MONTCALM TOWNSHIP, Mich. (WOOD) — While most of West Michigan was sleeping, wind-fed flames tore through an 11-acre complex Saturday night with little resistance.
“The fire load inside was massive. That word doesn’t even do it justice. Floor to ceiling bumpers and cardboard — plastic bumpers and cardboard,” Montcalm Township Firefighter Randy Kibilko said. “It is the largest fire that I have ever been a part of — period.”
The fire started around 10:30 p.m. at Keystone Automotive, a massive equipment and accessories distributor, on Vining Road south of Peck Road.
“It’s a complete loss.

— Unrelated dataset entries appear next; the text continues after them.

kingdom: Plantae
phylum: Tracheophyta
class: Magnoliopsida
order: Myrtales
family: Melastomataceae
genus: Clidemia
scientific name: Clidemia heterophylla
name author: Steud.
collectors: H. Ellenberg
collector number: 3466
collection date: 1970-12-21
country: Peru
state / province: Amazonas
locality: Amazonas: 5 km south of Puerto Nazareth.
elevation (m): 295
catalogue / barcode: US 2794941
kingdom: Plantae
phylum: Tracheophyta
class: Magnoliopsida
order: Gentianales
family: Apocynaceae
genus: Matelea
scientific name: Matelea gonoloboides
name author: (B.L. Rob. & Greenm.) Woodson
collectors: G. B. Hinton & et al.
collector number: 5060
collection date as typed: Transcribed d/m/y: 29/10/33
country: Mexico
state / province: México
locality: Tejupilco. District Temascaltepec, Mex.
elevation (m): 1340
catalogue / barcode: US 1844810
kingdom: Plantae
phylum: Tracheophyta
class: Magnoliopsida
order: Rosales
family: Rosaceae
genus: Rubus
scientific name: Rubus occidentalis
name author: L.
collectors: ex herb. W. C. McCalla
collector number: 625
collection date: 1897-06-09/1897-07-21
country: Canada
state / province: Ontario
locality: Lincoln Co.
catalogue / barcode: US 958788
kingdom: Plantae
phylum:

Everything’s gone,” Montcalm Township Fire Chief Dickinson.
Authorities say no one was hurt.
“The fire was just too big, too hot, too fast, there was no way we were going to get ahead of it, so it was strictly defensive,” Kibilko said. “You don’t really train for something like this. You train for a quarter of that this was.”
Fire crews, pulling double shifts and working on caffeine and little sleep, could only hope to contain it. They say the community members who have stepped up to bring food and snacks have made the difference.
“It’s hard to have inspiration, but when you got people dropping food off and coffee, it really keeps you going,” Kibilko told News 8 Sunday.
The roof had already collapsed by the time fire crews arrived Saturday night. Dickinson said wind carried flames from the south end of the facility to the north, aided by tunnels connecting multiple buildings, plastics burning inside and the big timber construction of the structure.
“It went through the whole building. At that point, we couldn’t even get trucks close enough to put water on it,” Dickinson told reporters at the scene. “You can’t put manpower up there ’cause it’s so hot and there’s so many chemicals — hazardous chemicals — and things in the building. Of course, you can probably hear the explosions inside.”
So he said crews were taking a “surround and drown” approach, working first to stop the fire from spreading and then putting it out. Two of the departments at the scene were focused solely on keeping the flames from jumping to potato storage buildings to the north of the plant.
“We’re trying to await for (the fire) to die down a little bit so we can get up there and get it put out,” Dickinson said.
With the factory in a rural area and no hydrants nearby, multiple pump stations were set up to the north and south so tanker trucks could go back and forth to refill.
“We’ll be here for probably multiple days just to finish putting the fire out,” Dickinson said.
Nearly 1,000 Consumers Energy customers nearby lost power as the fire raged, according to Consumers’ interactive outage map. It has since been restored.
Employees of Keystone hope the community steps up to support them.
“I was looking forward to that last check for my kid for his first Christmas and (I) don’t know what I’m gonna do,” Matt Raab, an employee of Keystone told News 8.
“It is emotional, it’s heartbreaking. We just hope that community can come together for these people and see if we can get some donations to them — whatever they need to help them have a decent holiday,” Kibilko said.
The cause of the fire is not yet known, but Dickinson said the passerby who called 911 to report it said it was burning at the southwest end of the building, where offices are located.
10 departments were on scene fighting the fire and two more were put on standby to man emptied fire stations.
Michigan State Police is investigating the incident. At this time, they are not ruling out suspicious activity.